## Brief:
Continue the forum post about Nation of Islam teachings, picking up right after its final sentence.

## Selected excerpt:
--- BEGIN ---

Holy shit. Do we have a Nation of Islam thread yet? Elijah Muhammad, the most prominent Nation of Islam leader, legit seems like he had about 12 untreated mental disorders. How else could he come up with this nonsense?



> Elijah Muhammad also asserted that some of the new white race "tried to graft themselves back into the black nation, but they had nothing to go by." As a result, they became gorillas. "A few were lucky enough to make a start, and got as far as what you call the gorilla. In fact, all of the monkey family are from this 2,000 year history of the white race in Europe."


Gorillas and monkeys are all former white people who tried to become black 



> However, they had learned to use "tricknology" to usurp power and enslave the black population, bringing the first slaves to America.


I love how black supremacists engage in some serious mental gymnastics to try to justify why blacks, the supposed perfect, superior race, underwent centuries of slavery and oppression at the hands of inferior whites. Also, I have no idea what the fuck "tricknology" is supposed to be (Google wasn't much help, either).

--- END ---

## Data provided:
--- BEGIN ---

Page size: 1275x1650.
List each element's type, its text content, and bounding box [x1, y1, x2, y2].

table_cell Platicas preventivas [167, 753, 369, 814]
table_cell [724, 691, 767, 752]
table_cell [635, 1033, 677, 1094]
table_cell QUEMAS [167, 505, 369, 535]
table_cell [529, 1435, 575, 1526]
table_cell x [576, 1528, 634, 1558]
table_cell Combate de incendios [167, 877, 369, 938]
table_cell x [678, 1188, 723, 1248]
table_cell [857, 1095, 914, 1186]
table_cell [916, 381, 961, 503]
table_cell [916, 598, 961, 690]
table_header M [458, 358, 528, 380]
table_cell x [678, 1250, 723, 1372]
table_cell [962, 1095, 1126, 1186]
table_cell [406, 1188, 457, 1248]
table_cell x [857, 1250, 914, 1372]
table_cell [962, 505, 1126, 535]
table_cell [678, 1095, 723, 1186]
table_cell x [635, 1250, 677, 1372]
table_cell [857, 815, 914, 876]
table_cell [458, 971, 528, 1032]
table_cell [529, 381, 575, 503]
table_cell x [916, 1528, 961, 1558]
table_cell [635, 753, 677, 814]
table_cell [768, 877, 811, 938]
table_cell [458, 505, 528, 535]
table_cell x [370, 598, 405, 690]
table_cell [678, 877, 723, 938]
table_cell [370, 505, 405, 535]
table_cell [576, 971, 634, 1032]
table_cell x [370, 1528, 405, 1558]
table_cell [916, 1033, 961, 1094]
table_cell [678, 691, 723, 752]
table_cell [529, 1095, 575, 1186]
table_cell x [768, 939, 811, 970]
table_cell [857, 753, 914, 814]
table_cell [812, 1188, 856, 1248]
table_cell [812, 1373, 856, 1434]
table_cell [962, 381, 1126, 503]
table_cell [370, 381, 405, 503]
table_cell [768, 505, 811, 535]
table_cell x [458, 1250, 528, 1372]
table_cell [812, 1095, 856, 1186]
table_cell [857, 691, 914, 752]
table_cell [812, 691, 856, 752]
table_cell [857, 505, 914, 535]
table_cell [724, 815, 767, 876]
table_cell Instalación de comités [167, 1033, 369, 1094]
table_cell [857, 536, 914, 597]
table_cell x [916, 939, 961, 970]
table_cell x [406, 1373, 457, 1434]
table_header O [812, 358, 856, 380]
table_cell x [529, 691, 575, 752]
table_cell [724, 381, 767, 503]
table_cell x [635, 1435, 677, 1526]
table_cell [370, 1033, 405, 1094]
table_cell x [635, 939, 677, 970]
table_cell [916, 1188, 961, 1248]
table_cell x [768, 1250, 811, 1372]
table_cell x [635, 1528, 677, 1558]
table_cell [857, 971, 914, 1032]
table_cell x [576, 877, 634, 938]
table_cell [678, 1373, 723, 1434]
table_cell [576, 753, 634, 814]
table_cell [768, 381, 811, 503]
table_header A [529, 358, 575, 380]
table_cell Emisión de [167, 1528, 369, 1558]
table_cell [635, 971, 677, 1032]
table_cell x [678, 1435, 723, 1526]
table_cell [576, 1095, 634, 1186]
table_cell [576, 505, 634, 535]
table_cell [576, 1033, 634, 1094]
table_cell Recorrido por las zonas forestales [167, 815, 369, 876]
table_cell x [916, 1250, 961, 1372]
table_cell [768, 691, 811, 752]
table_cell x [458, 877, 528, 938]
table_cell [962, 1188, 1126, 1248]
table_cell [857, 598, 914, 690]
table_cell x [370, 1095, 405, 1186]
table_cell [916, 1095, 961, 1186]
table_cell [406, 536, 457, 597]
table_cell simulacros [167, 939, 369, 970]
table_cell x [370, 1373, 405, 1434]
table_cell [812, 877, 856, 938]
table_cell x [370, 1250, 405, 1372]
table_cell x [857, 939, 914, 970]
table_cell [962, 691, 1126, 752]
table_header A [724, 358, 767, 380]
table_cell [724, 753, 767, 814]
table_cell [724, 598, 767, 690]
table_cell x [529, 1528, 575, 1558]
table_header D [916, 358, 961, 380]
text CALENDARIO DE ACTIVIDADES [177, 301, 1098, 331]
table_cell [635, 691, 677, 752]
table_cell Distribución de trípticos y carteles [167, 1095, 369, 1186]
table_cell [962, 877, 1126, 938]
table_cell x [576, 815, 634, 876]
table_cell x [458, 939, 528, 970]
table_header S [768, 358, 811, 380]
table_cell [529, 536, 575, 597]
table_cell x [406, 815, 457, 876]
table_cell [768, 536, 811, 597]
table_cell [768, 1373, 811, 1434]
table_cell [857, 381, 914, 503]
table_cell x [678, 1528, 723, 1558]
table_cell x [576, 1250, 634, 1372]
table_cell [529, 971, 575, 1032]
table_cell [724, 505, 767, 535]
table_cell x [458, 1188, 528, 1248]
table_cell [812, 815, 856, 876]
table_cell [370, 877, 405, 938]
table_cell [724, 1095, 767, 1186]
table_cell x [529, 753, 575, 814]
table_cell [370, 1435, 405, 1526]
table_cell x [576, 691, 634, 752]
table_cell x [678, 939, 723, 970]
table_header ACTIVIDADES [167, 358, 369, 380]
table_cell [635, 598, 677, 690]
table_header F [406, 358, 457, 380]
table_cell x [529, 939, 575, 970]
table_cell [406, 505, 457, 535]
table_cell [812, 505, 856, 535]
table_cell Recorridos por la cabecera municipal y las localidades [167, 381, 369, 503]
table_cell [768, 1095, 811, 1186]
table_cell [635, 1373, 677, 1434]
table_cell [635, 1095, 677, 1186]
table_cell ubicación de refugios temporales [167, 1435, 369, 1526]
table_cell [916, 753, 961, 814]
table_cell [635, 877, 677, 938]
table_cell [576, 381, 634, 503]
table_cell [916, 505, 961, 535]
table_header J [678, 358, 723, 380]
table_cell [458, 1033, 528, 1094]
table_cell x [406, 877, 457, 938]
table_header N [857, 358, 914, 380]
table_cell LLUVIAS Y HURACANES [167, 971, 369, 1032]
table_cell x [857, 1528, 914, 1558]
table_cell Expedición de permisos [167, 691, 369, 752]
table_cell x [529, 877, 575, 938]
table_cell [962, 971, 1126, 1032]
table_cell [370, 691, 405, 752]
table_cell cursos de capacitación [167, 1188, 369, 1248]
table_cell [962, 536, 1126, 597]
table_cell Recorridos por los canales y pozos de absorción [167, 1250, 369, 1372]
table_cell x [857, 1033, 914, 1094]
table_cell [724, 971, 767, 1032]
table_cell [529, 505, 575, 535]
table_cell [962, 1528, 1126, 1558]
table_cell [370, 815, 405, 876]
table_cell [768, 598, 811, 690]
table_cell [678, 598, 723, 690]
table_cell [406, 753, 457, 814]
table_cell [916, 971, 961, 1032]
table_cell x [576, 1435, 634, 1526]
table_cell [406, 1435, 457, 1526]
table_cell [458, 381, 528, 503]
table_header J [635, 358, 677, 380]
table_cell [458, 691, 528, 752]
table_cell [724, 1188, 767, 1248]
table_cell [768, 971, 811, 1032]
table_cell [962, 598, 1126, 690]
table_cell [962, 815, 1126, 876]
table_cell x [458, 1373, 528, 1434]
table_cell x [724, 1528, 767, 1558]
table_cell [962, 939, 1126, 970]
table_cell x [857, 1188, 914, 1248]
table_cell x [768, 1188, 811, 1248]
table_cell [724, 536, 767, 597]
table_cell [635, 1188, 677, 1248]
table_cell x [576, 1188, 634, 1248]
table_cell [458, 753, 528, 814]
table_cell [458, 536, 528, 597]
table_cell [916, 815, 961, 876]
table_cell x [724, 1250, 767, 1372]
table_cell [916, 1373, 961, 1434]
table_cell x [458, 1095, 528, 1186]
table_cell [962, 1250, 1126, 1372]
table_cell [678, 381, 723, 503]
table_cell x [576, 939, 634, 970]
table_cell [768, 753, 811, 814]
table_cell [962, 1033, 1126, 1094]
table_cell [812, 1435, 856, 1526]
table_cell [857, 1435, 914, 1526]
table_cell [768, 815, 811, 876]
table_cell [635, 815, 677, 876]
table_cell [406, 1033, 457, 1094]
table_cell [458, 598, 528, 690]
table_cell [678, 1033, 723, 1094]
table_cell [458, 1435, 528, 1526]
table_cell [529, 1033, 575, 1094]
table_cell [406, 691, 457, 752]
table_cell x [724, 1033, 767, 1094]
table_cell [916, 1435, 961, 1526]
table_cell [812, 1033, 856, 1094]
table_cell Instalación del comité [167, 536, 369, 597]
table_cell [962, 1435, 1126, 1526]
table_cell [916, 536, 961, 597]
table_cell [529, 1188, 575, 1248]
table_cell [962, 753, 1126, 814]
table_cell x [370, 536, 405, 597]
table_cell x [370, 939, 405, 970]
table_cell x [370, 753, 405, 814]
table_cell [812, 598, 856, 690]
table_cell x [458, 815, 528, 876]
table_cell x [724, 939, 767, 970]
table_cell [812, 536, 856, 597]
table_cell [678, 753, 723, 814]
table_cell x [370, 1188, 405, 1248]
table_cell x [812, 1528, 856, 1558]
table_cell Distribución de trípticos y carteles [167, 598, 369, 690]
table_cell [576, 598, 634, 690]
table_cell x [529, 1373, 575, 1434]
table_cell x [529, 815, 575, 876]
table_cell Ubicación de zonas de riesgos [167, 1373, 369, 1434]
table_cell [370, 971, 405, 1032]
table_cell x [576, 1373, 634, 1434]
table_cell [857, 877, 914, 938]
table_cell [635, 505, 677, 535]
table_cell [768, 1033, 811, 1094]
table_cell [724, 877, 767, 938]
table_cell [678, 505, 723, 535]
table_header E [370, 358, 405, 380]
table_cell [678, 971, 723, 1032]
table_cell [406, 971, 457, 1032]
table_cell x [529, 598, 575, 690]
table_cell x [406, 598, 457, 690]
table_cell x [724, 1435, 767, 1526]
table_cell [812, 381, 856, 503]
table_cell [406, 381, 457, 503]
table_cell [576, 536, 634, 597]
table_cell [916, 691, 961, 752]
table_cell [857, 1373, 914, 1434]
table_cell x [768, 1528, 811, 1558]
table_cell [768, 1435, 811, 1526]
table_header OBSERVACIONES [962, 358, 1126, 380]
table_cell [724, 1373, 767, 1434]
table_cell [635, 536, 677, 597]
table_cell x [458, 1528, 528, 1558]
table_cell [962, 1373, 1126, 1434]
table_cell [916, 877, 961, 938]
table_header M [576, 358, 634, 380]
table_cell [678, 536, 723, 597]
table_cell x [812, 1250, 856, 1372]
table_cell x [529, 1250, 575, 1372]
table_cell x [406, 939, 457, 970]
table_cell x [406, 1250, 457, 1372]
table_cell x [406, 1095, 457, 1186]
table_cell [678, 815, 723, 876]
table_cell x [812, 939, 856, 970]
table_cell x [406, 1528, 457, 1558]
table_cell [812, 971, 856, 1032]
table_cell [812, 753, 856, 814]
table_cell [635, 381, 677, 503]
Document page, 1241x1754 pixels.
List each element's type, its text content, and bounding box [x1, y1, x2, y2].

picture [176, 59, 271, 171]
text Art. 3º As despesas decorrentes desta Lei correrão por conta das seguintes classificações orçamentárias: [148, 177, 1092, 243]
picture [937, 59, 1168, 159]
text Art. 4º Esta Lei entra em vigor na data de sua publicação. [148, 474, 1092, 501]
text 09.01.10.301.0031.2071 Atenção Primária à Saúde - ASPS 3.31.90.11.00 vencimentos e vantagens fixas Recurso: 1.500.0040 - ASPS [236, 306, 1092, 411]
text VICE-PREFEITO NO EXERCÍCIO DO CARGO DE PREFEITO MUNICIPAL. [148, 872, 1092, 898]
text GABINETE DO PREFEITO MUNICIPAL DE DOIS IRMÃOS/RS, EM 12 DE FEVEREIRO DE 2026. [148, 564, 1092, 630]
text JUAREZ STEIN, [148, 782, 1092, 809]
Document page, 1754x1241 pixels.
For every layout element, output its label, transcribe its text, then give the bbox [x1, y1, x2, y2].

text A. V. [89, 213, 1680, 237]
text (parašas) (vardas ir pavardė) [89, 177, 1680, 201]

--- END ---

## Exercise response:
> According to the Nation of Islam, the Tribe of Shabazz was the only survivor of thirteen tribes that lived on earth 66 trillion years ago. After a rogue scientist blew up the planet, splitting off the moon, the other tribes perished.


It's really interesting to me that the Nation of Islam is basically the opposite of Young Earth Creationists when it comes to the age of our planet. Young Earthers say 6,000 years, Nation of Islam says 66 *trillion*. Which is quite a feat, considering that the _entire universe _is only 13.82 billion years old.

Oh, and the Nation of Islam as a whole is extremely antisemitic. What a shocker.


----------



## Strelok (Jul 18, 2016)

Cosmos said:


> I love how black supremacists engage in some serious mental gymnastics to try to justify why blacks, the supposed perfect, superior race, underwent centuries of slavery and oppression at the hands of inferior whites.



I mean to be honest, that one at least is a common bugbear with every "X Supremacist" ideology. The Jews are the untermensch, but control everything to keep down glorious (insert race here) is of course the classic example.


----------



## Sheikh_Speare (Jul 18, 2016)

Cosmos said:


> From Wikipedia:
> 
> 
> Holy shit. Do we have a Nation of Islam thread yet? Elijah Muhammad, the most prominent Nation of Islam leader, legit seems like he had about 12 untreated mental disorders. How else could he come up with this nonsense?



We most likely don't have one because they have largely become irrelevant. If it were the 90s we would definitely have a thread about them.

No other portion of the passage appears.